# Start of Given text

New DoD Proposed Rule: Sharing is Not Caring if Code is Involved
On Nov. 15, 2024, the Department of Defense (DoD) issued a new proposed rule that contemplates a ban, in some cases, both on awards and exercise of contract options or extensions unless the receiving contractors and subcontractors submit disclosures related to any sharing of source code and computer code with foreign governments. The comments on the proposed rule are due by Jan. 14, 2025.
However, the scope of the DoD’s proposal is quite extensive. It is thus worth noting, even before then, particularly by those entities that either have or contemplate pursuing contracts related to information or operational technology (IT or OT), cybersecurity, industrial control systems, or weapon systems. Since that is where the proposed ban will apply.

# End of Given text

## Required task A
Rewrite the paragraph of the text on the DoD proposed rule that begins "On Nov. 15, 2024" as a brief list that keeps its main facts.

# Start of Provided entries

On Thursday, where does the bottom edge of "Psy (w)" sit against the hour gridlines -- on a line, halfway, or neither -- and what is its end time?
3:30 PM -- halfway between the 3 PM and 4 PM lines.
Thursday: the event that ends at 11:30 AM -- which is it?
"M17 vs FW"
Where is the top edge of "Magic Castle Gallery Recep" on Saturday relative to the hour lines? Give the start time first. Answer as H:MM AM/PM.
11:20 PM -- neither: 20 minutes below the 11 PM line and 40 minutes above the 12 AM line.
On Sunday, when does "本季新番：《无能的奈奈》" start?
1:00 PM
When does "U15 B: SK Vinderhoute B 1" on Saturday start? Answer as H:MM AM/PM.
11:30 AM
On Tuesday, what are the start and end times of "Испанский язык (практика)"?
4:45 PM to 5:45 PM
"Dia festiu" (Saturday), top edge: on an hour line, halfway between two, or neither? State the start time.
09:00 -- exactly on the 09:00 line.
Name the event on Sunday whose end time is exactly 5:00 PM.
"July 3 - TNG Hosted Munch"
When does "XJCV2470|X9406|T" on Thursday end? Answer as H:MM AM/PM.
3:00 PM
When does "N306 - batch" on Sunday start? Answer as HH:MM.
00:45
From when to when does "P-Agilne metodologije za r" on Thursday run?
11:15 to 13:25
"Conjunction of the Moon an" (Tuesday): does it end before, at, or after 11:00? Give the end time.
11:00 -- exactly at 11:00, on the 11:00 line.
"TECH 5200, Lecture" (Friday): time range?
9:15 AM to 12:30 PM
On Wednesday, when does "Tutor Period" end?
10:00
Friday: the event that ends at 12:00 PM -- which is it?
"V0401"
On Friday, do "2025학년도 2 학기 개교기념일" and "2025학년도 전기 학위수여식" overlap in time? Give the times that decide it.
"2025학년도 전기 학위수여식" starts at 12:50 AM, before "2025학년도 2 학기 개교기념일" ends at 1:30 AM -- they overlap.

# End of Provided entries

## Required task B
Extract every line of the entries that contains the word "Thursday", matching its case exactly.

## Expected answer A
- The Department of Defense (DoD) issued a new proposed rule on Nov. 15, 2024.
- In some cases, the rule contemplates banning contract awards and the exercise of contract options or extensions.
- The ban would apply unless the receiving contractors and subcontractors submit disclosures about any sharing of source code and computer code with foreign governments.
- Comments on the proposed rule are due by Jan. 14, 2025.

## Expected answer B
On Thursday, where does the bottom edge of "Psy (w)" sit against the hour gridlines -- on a line, halfway, or neither -- and what is its end time?
Thursday: the event that ends at 11:30 AM -- which is it?
When does "XJCV2470|X9406|T" on Thursday end? Answer as H:MM AM/PM.
From when to when does "P-Agilne metodologije za r" on Thursday run?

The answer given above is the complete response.